Il passare dall’altare alle polveri è divenuta una prassi costante per tutta la classe politica sia che fosse al governo o più comodamente all’opposizione.
Di certo, una gran parte della responsabilità è dovuta alla stessa classe politica, che ha perso autorevolezza e carisma, si aggiunga che autorevolezza e carisma li hanno perse anche tante altre “categorie” si pensi all’informazione che si divide in destra e sinistra rifacendosi ad origine e a radici sempre più secche del proprio vissuto.
Si pensi alla Magistratura che fa politica pro o contro il governo, pro o contro le opposizioni a seconda del proprio referente politico o di potere. E già, perché anche la destra e la sinistra, finite le ideologie, sono diventati luoghi, spazi da occupare, a volte anche abusivamente, per rendersi identificabili verso un corpo elettorale che si dichiara (quanto per caso vota) di destra o di sinistra senza nemmeno avere ben chiaro che cosa queste posizioni significhino più.

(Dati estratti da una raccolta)
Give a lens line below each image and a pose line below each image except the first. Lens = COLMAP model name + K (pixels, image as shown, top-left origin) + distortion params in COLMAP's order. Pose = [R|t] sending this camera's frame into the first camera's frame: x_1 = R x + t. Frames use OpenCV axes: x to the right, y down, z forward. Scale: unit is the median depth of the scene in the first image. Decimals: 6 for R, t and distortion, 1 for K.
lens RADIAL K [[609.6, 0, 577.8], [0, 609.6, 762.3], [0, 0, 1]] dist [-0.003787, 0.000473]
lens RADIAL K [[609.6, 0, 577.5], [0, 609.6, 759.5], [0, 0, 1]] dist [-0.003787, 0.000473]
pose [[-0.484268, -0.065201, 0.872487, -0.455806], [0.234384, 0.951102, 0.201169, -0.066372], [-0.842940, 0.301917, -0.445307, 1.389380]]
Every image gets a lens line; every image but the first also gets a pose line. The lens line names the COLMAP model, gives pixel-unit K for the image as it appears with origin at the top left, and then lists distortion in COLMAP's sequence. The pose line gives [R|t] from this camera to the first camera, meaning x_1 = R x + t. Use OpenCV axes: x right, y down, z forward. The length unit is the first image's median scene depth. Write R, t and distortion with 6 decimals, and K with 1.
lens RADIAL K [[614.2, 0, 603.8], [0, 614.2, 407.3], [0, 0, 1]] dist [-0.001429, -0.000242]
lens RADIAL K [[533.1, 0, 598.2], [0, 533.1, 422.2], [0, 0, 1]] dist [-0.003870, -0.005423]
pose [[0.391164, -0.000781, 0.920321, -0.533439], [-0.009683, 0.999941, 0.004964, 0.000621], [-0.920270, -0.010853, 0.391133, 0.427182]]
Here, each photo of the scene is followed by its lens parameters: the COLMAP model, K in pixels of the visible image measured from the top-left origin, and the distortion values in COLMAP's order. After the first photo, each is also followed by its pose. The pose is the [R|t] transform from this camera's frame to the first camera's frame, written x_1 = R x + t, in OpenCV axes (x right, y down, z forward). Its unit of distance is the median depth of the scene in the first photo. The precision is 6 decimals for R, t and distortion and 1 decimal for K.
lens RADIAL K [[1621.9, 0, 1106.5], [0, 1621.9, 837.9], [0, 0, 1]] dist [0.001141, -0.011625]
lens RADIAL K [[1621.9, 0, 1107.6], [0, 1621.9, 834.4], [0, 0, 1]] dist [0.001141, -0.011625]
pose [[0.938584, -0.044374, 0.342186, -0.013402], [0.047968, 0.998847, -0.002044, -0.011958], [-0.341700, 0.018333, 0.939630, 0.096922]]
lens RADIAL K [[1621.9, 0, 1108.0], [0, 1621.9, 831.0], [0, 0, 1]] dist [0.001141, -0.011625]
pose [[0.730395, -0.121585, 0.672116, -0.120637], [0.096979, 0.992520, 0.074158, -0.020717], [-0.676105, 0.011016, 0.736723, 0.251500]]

ATTIVITÀ:
Nel testo sulla classe politica, riscrivi tutto il tratto che va da "Di certo, una" giù fino a "del proprio vissuto.", sostituendo "autorevolezza e carisma" con "prestigio e credibilità".

RISULTATO:
Di certo, una gran parte della responsabilità è dovuta alla stessa classe politica, che ha perso prestigio e credibilità, si aggiunga che prestigio e credibilità li hanno perse anche tante altre “categorie” si pensi all’informazione che si divide in destra e sinistra rifacendosi ad origine e a radici sempre più secche del proprio vissuto.